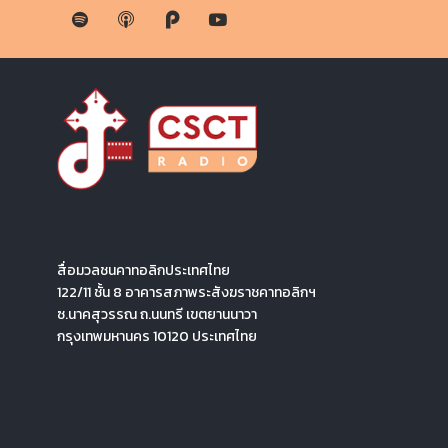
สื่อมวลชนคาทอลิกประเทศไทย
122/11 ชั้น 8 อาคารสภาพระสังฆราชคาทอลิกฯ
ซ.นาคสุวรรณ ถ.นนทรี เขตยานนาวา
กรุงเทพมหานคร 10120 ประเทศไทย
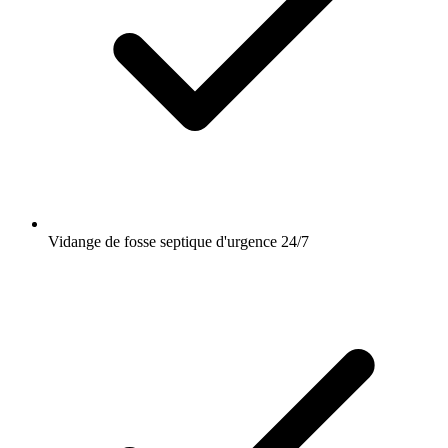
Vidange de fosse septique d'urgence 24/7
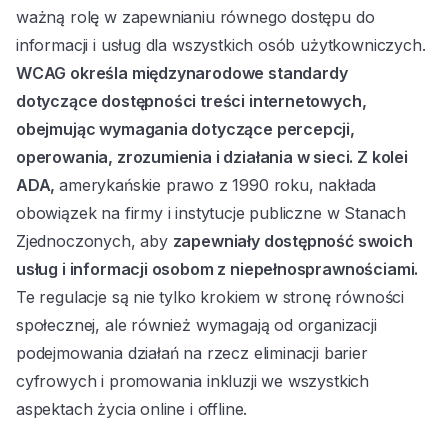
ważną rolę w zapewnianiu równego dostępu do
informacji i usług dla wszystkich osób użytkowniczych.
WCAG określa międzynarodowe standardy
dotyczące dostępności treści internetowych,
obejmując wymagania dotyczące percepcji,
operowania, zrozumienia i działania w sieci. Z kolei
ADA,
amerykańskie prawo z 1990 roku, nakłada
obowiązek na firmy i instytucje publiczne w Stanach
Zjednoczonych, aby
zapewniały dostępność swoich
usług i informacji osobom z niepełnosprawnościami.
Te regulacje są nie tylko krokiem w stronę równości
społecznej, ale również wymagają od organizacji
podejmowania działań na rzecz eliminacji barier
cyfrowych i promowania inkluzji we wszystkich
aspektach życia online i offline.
--
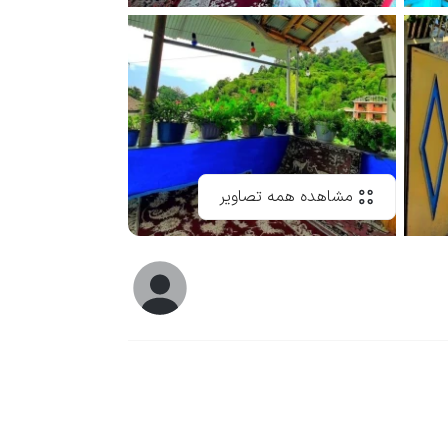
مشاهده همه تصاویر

Work item:
Where the line holding "Te regulacje są" appears in the listing above, start reproducing exactly, and end with the line holding "aspektach życia online i offline.".

Exercise result:
Te regulacje są nie tylko krokiem w stronę równości
społecznej, ale również wymagają od organizacji
podejmowania działań na rzecz eliminacji barier
cyfrowych i promowania inkluzji we wszystkich
aspektach życia online i offline.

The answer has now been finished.